→ Instructions to follow
Copy each line that includes the string "down" from the material into your answer.

→ Information shown

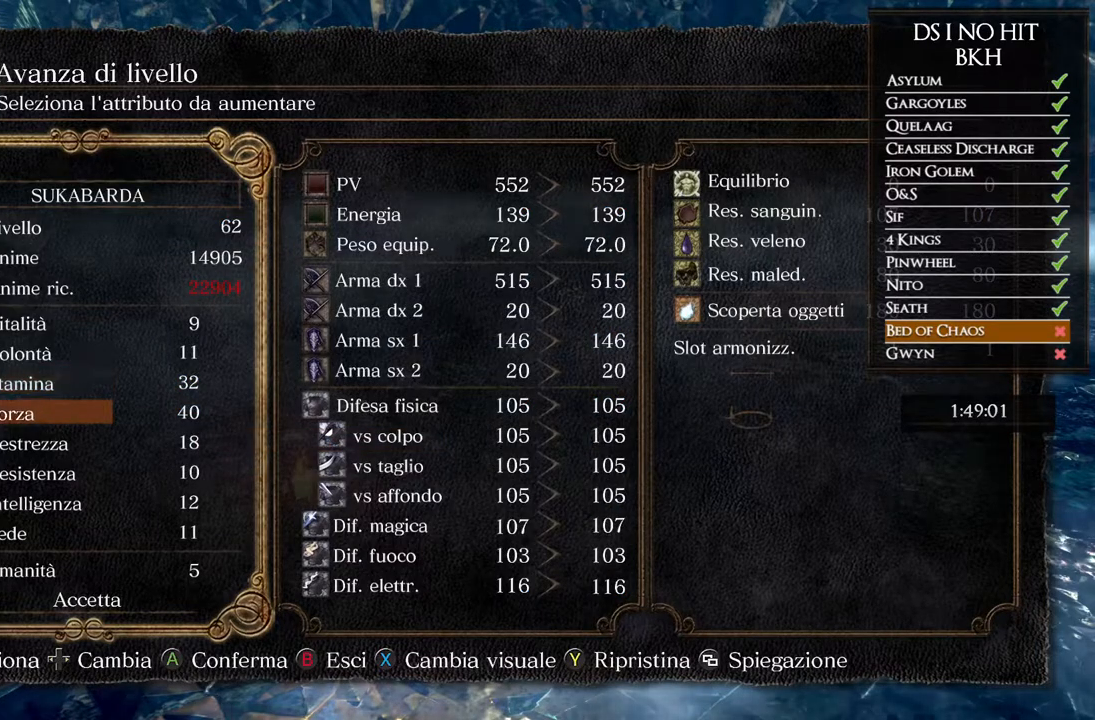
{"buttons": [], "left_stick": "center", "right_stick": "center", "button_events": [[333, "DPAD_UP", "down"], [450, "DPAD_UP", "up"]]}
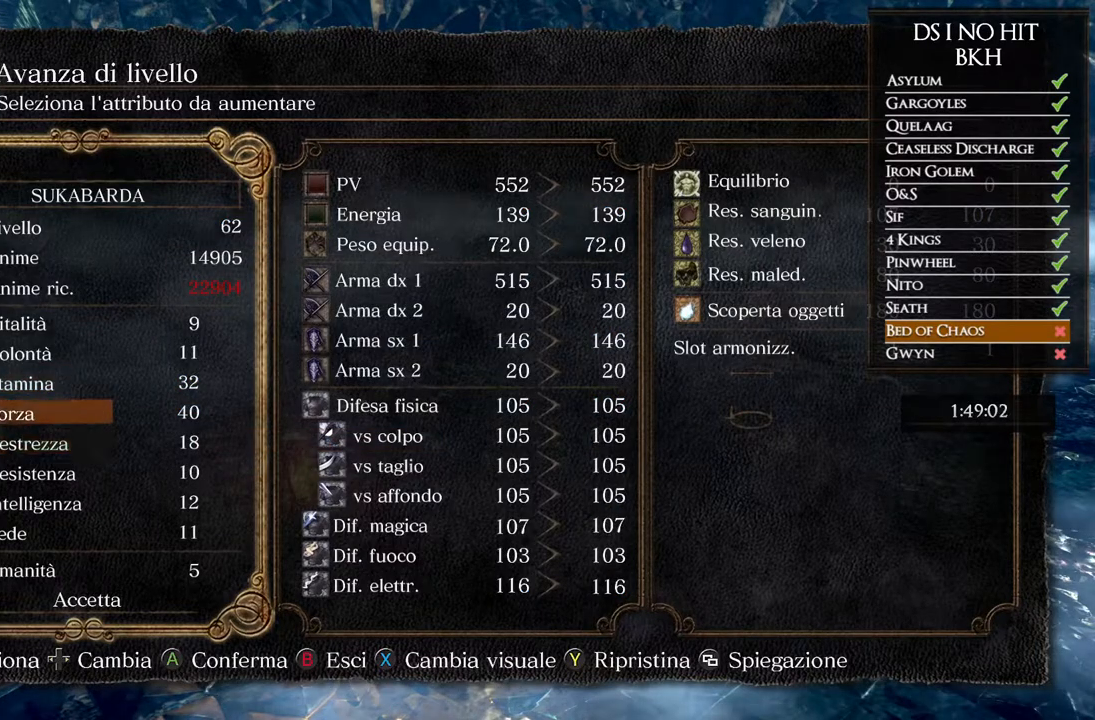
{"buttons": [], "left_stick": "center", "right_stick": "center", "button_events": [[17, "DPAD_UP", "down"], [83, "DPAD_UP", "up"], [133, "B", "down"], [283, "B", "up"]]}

* * *

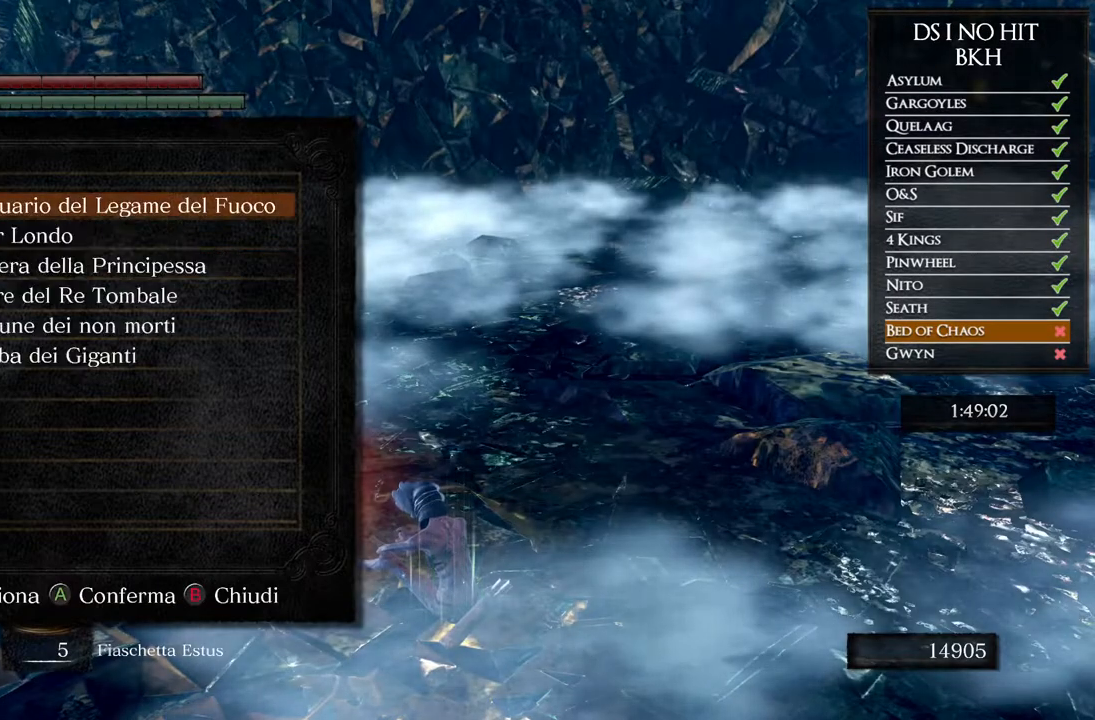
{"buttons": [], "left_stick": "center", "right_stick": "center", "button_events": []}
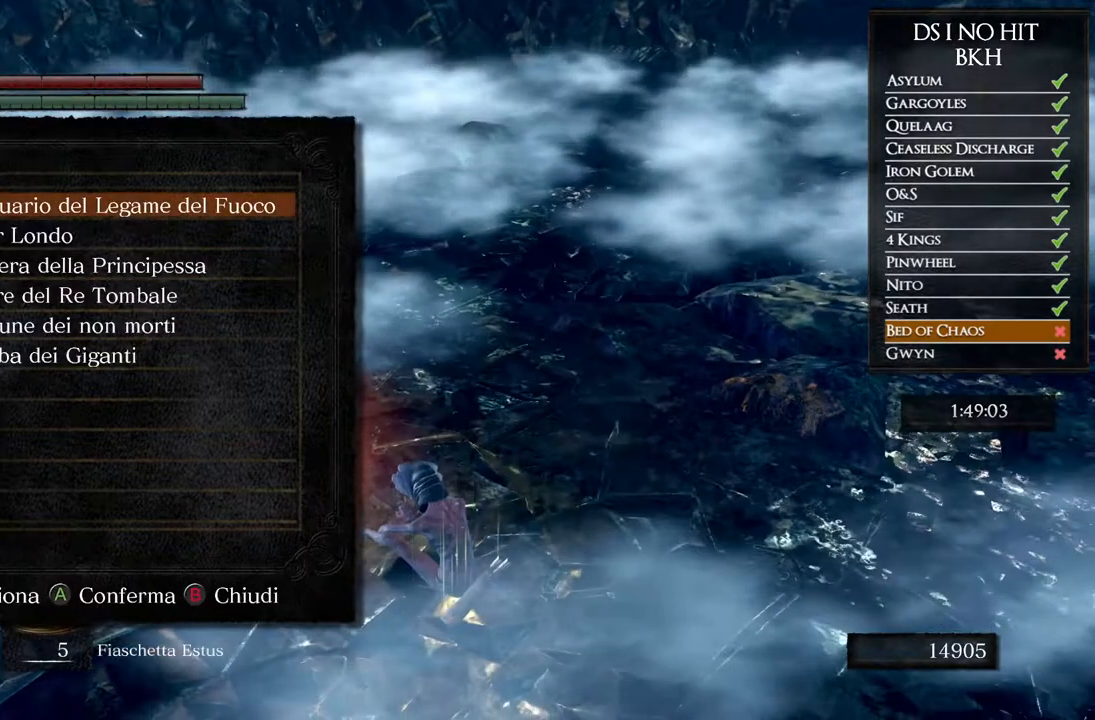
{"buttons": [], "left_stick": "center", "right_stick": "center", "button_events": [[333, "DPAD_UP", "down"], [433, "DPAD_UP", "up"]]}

→ Answer space
{"buttons": [], "left_stick": "center", "right_stick": "center", "button_events": [[333, "DPAD_UP", "down"], [450, "DPAD_UP", "up"]]}
{"buttons": [], "left_stick": "center", "right_stick": "center", "button_events": [[17, "DPAD_UP", "down"], [83, "DPAD_UP", "up"], [133, "B", "down"], [283, "B", "up"]]}
{"buttons": [], "left_stick": "center", "right_stick": "center", "button_events": [[333, "DPAD_UP", "down"], [433, "DPAD_UP", "up"]]}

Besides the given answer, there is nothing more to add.